• [Auszug zum Lesen]
◆ ◆ ◆ ◆ ◆

Stadtgesicht: Ein echter Franzose
Pierre Congard verliebte sich über Belfast nach Schwerin
Schwerin • Natürlich beginnt das Gespräch am flackernden Kamin mit einem Calvados, serviert in bunten Keramikstampern. Es ist 9 Uhr und Pierre Joel Congard singt mit tiefer Stimme französische Chansons, während er den Apfelschnaps eingießt. Für den 56-jährigen, vollbärtigen Bretonen ist mit der Geburt seiner Kinder das Heimweh fast weg. Schwerin ist seine Heimat geworden.
Begeistert spricht Pierre Congard von den Menschen in Mecklenburg. „Wenn man sie erstmal kennengelernt hat, ist das sehr herzlich“, sagt er. Doch bis dahin dauert es. Auf seinem Fahrrad grüßt der Franzose gern die Vorbeigehenden, hält an für ein Schwätzchen und ist in landestypischer Art höflich und zuvorkommend. „Es ist schade, dass sich die Menschen hier manchmal einfach nicht trauen, gleich aufeinander zuzugehen.

◆ ◆ ◆ ◆ ◆

• [Einträge eines Datensatzes]
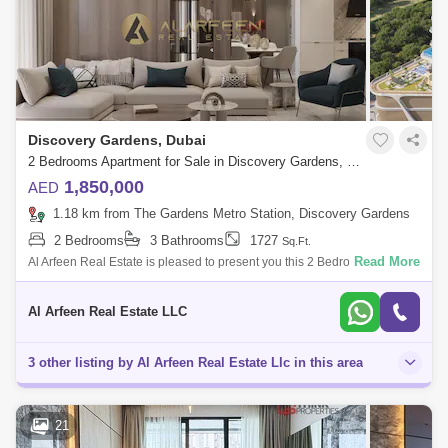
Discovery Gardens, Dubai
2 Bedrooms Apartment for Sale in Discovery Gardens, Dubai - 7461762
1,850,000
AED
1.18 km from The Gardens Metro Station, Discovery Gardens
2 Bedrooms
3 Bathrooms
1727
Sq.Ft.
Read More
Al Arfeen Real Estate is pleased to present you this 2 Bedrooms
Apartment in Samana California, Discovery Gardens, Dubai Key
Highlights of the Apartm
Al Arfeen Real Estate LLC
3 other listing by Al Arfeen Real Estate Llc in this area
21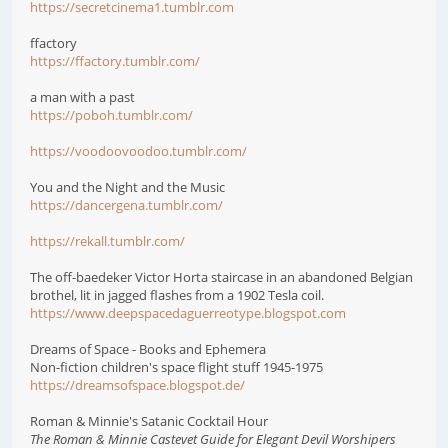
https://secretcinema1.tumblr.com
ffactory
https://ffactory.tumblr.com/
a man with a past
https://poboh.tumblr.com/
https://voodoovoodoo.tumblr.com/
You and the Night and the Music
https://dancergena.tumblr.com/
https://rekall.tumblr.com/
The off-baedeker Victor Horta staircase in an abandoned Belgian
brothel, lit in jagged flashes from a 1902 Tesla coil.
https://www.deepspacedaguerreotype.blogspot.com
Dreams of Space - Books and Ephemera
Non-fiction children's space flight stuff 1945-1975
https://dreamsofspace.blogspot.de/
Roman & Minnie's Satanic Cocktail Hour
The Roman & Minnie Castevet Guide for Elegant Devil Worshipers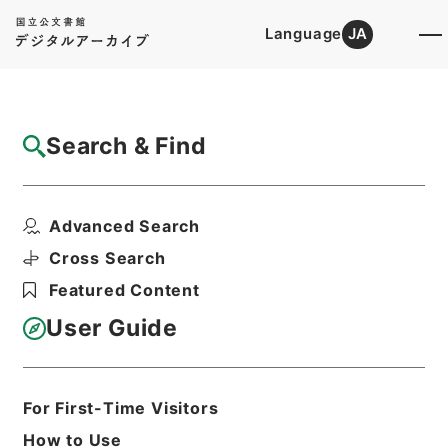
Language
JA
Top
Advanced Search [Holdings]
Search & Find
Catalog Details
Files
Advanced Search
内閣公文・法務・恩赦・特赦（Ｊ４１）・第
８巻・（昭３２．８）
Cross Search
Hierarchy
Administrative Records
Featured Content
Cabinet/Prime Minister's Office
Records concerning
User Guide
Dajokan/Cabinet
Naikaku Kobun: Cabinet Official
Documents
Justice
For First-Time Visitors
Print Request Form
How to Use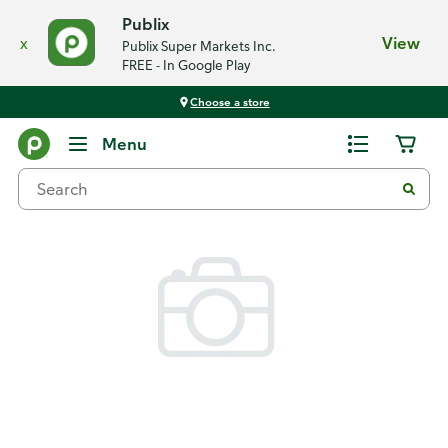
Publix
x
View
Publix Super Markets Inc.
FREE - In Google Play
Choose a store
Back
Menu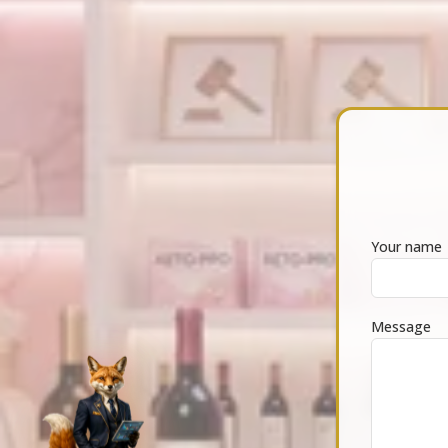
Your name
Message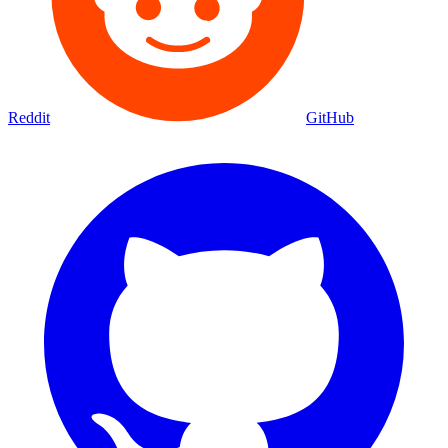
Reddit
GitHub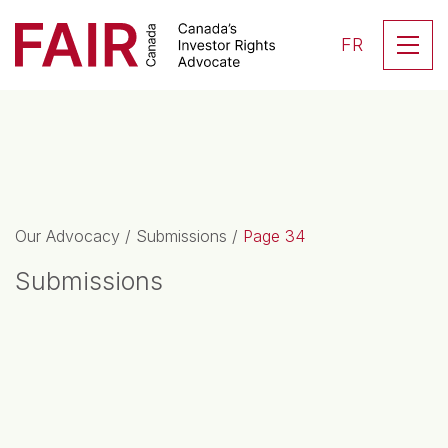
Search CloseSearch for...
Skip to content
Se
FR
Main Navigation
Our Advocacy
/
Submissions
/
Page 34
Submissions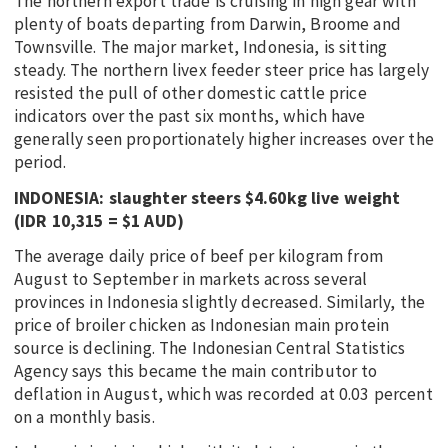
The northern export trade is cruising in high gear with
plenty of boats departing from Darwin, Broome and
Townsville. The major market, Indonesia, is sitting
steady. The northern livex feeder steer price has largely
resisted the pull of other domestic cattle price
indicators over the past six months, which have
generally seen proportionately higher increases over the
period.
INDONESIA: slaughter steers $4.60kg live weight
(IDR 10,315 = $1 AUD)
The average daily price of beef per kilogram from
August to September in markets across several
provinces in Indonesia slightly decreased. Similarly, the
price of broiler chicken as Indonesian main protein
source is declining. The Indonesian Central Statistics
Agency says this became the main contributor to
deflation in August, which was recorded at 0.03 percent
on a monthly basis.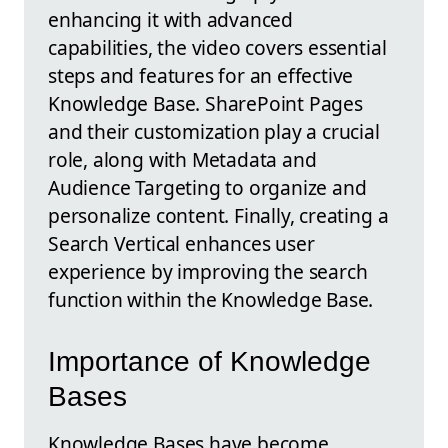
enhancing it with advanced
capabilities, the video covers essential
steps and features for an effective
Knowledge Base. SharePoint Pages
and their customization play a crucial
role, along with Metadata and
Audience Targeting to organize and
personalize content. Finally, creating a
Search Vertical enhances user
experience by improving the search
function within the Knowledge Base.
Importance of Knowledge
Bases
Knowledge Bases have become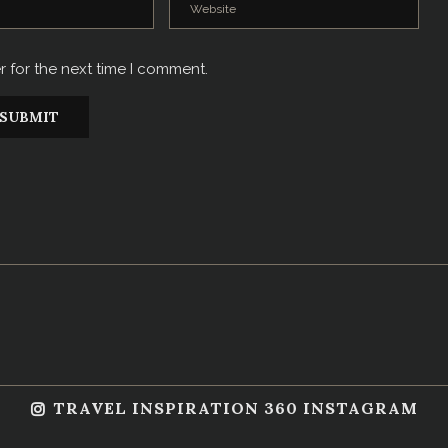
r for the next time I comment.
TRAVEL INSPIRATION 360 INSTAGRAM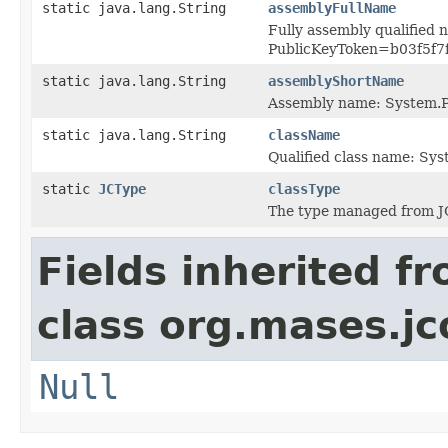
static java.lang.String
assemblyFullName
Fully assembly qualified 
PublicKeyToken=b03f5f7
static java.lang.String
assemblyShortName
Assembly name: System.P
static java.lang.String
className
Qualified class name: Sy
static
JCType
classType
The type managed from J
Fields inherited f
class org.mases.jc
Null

◆ ◆ ◆ ◆ ◆

• [Arbeitsauftrag] Setze das Porträt über Pierre Congard im Anschluss an seinen letzten Satz fort.

• [Schriftliche Antwort]
Diese Mentalität kennt er aus seiner Heimatstadt Brest nicht. Doch das Lebensgefühl, immer gern am Wasser zu sein, hat er von dort mitgebracht. Dabei führte sein Weg eher über Umwege nach Schwerin. Nach dem Abitur ging der sportbegeisterte Freizeitboxer nach Oregon bei Portland, lernt das amerikanische Englisch dabei und lässt sich von seinem Gastvater zum Ringen überreden. Er mag Kampfsportarten, vor allem aber Aikido, weil es Disziplin, Körperbeherrschung und einen wachen Geist erfordert. Er kämpft gern und musste auch schon kämpfen, aber darum geht es letztlich nicht. Pierre ist ein Freigeist. So zieht er durch die Welt und singt in Belfast, während des Auslandssemesters, mit Freunden und Musikern in einem Pub französische und irische Lieder. Dabei verliebt er sich in Annette aus Bochum, die den urigen Barden erst für einen waschechten Iren hält. Sie entscheiden sich zunächst, dass jeder seinen Ausbildungsweg gehen sollte. Der führte auch über Oldenburg, wo Annette studiert und Pierre sogar als Tellerwäscher arbeitet. Erst als sie sich beruflich entscheiden müssen, treffen sie eine Abmachung. Wer zuerst bei einem interessanten Job angenommen wird, der bestimmt den neuen Wohnort. Annette wird angenommen. Als Lehrerin in Schwerin und Pierre folgt ihr und entdeckt Schwerin auf eine ganz besondere Weise. „Die Nähe zum Wasser, die Natur, das ist phantastisch. Aber zunächst fühlte ich mich sehr allein, weil es hier kaum Landsleute gab. Ich hatte es schwer, die Menschen wirklich kennen zu lernen.“
Das ändert sich, als der stolze Bretone in der VfL Sporthalle erste Aikido-Kurse gibt. „Bis dahin war diese Kampfsportart in Schwerin kaum bekannt“, stellt er fest. „Doch die Menschen, die zu mir kamen, waren begeistert.“ Viele Kinder trainieren heute täglich im Dojo von Pierre Congard in der Lübecker Straße. Etliche feste Freundschaften sind entstanden. Als Stadtführer zeigt er Touristen in englischer und französischer Sprache „seine“ Stadt. Und auch wenn ihm das Baguette hier nicht so schmeckt wie beim Bäcker in Brest, fühlt er sich nach der Geburt seiner Tochter (23) und seinem Sohn (15) in Schwerin richtig heimisch. Zweimal im Jahr besucht er seine Familie und Freunde in der Bretagne, redet dann über seine Leidenschaft zu alten Segelschiffen, geht schwimmen im Meer an der Küste von Plouguerneau und schaut dabei auf den höchsten Leuchtturm Europas. Die Lebensqualität in Schwerin will er aber nie wieder missen. Er liebt es, dreimal die Woche zum Boxtraining mit Olympiasieger Andreas Zülow zu gehen, trifft am Großen Moor zur Weinverkostung interessante Menschen oder trainiert hart für seinen 7. Dan.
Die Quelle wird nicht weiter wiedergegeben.